Bottomed Out: Investors Return to Asian Markets Attracted by Cheaper Assets
After a wave of currency devaluations, reminiscent of the 1997 crisis, several Asian nations have quickly regained their investment appeal, unlike many other emerging nations, struggling amid policy inefficiency and trade recession.
Kristian Rouz – Amidst the financial turbulence in most emerging markets, their respective national currencies have depreciated significantly during the past several months due to investors’ exodus to the safer assets of the US, Japan and the Eurozone.
While the uncertainty of mainland China’s growth and the shrinking export potential of industrial nations of Southeast Asia is still weighing on the region’s financial performance, select nations are starting to reap first benefits of their asset depreciation.
Emerging markets with a more stable outlook, like Malaysia and Indonesia, are enjoying their improved investment appeal, possibly signaling an upcoming full-scale rebalancing in structure of industrial and financial development in the third world.
Most Asian currencies have plunged amidst the anticipation of the US Federal Reserve’s interest rate hike, coupled with destabilizing effects of mainland China’s slowdown and decline of exports, most prominently, from both China and Vietnam.
Some Asian currencies dropped to their 1998 lows, suggesting a crisis similar to the 1997 Asian meltdown might repeat itself amidst the lower oil prices and industrial overproduction.
However, while a full-blown regional crisis still seems more of a far-fetched perspective, the currency devaluation might be a good thing.
Both Malaysia’s ringgit and Indonesia’s rupiah are at their 1998 lows, mostly due to both nations’ dependence on oil exports. A general export decline has triggered a massive selloff in Asian assets recently, with both the People’s Bank of China (PBOC) and the State Bank of Vietnam (SBV) forced to devalue their currencies striving for their respective international competitiveness in industrial exports.
The Vietnamese dong has dropped 5% in 2015 as the nation’s trade deficit rose to $300 mln in July due to slowing export activity. Vietnamese exports only added 9.5% in January through July 2015 compared to an increase of 14.5% for the same period last year.
Mainland China’s renminbi was devalued by 4.4% in August, causing a shock to international markets, as the PBOC felt the urge to help shrinking exports as well. Chinese exports fell an annualized 8.3% in August.

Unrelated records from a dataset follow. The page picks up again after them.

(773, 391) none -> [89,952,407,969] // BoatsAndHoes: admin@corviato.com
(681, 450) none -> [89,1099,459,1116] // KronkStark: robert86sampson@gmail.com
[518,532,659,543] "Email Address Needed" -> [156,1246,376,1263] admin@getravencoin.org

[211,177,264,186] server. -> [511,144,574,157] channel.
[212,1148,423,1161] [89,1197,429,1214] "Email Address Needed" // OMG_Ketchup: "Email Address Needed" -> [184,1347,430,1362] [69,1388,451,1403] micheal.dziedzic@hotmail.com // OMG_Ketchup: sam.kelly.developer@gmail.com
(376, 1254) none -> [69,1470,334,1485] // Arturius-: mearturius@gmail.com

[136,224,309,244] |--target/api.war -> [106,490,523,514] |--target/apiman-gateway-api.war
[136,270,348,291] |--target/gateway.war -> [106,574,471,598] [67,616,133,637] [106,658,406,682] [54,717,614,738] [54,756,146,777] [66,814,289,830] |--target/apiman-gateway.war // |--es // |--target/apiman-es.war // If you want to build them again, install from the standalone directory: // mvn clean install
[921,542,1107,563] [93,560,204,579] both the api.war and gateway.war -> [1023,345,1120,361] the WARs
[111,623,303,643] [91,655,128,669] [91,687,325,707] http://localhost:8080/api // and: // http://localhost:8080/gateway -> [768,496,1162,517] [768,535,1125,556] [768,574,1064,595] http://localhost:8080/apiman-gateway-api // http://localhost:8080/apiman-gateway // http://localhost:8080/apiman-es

The Malaysian ringgit fell by some 30% in 2015, weighed on by the decline in value of exports as oil prices fell. Indonesia’s rupiah dropped roughly 20% for the same reasons. The situation in the developing Asian nations is drastically different than that in Japan: while Japanese exports slid 0.7% in shipped volume in July, their value actually rose by 7.6% due to the advanced hi-tech components prevailing in most of the nation’s industrial output.
This is not another Asian crisis though: in 1997, the Malaysian currency crashed by 70%, while in Indonesia, the rupiah was devastated by a massive 448% devaluation.
The fundamental outlook is a lot better for most of Southeast Asia now: seeking cheaper labor, multinational enterprises are moving their facilities there, including those evacuated from mainland China, where labor appreciated without any regard to the actual lack of technological self-sustainability.
The depreciation in Southeast Asian currencies only makes things better for Malaysia and Indonesia: while labor has become even cheaper, material assets have depreciated as well, meaning a sharp cost reduction for those interested in doing their business in the region.
Malaysia has enjoyed a trade surplus ever since 1998, having built up solid FX reserves. The situation is similar for Indonesia, whose FX reserves are 5 times larger those in 1998. In South Korea and Thailand, FX reserves have also risen since 17 years ago.
Meanwhile, the external of in these particular four nations has decreased by 60%. Thus, Malaysian, South Korea, Indonesia and Thailand are now enjoying better bond ratings, making the business climate even more favorable.
And as the US accelerates, the increased import of technology into the emerging industrial nations of Asia will eventually result in greater and better exports of manufactured goods to the global market from these nations. For now, Indonesia’s exports to the US rose 14% in August from July.
According to US financial giant Morgan Stanley, the Indonesia rupiah and the Malaysian ringgit are the region’s most attractive investment assets: both are cheap, while the policies of their respective governments are sound and market-friendly, and their economies are industrializing rapidly, also having an oil-exporting backstop.
As outlined in Morgan Stanley’s observation, Malaysian assets are now the cheapest, Indonesia comes second in the same rating. India is also attractive, finding itself in similar conditions: cheap workforce and inexpensive assets across all sectors of the economy.
Meanwhile, the bank marked Turkey, South Africa and Brazil as most vulnerable in the current financial environment. In Turkey, labor costs are rather high, while South Africa suffers, as its mining is growing cost-expensive and less profitable, and Brazil is plagued by governmental and regulative inefficiency.
Currently, the US Fed’s possible rate hike, expected on 17 September might trigger a short-lived selloff all across the emerging markets. However, a stabilization is likely within a matter of days in the most promising and investment-friendly markets of Southeast Asia.
Meanwhile, the more vulnerable nations and those exposed to Chinese risks, are subject to lingering uncertainty, largely depending on further US growth, driving oil prices and determining the changing landscape of international trade.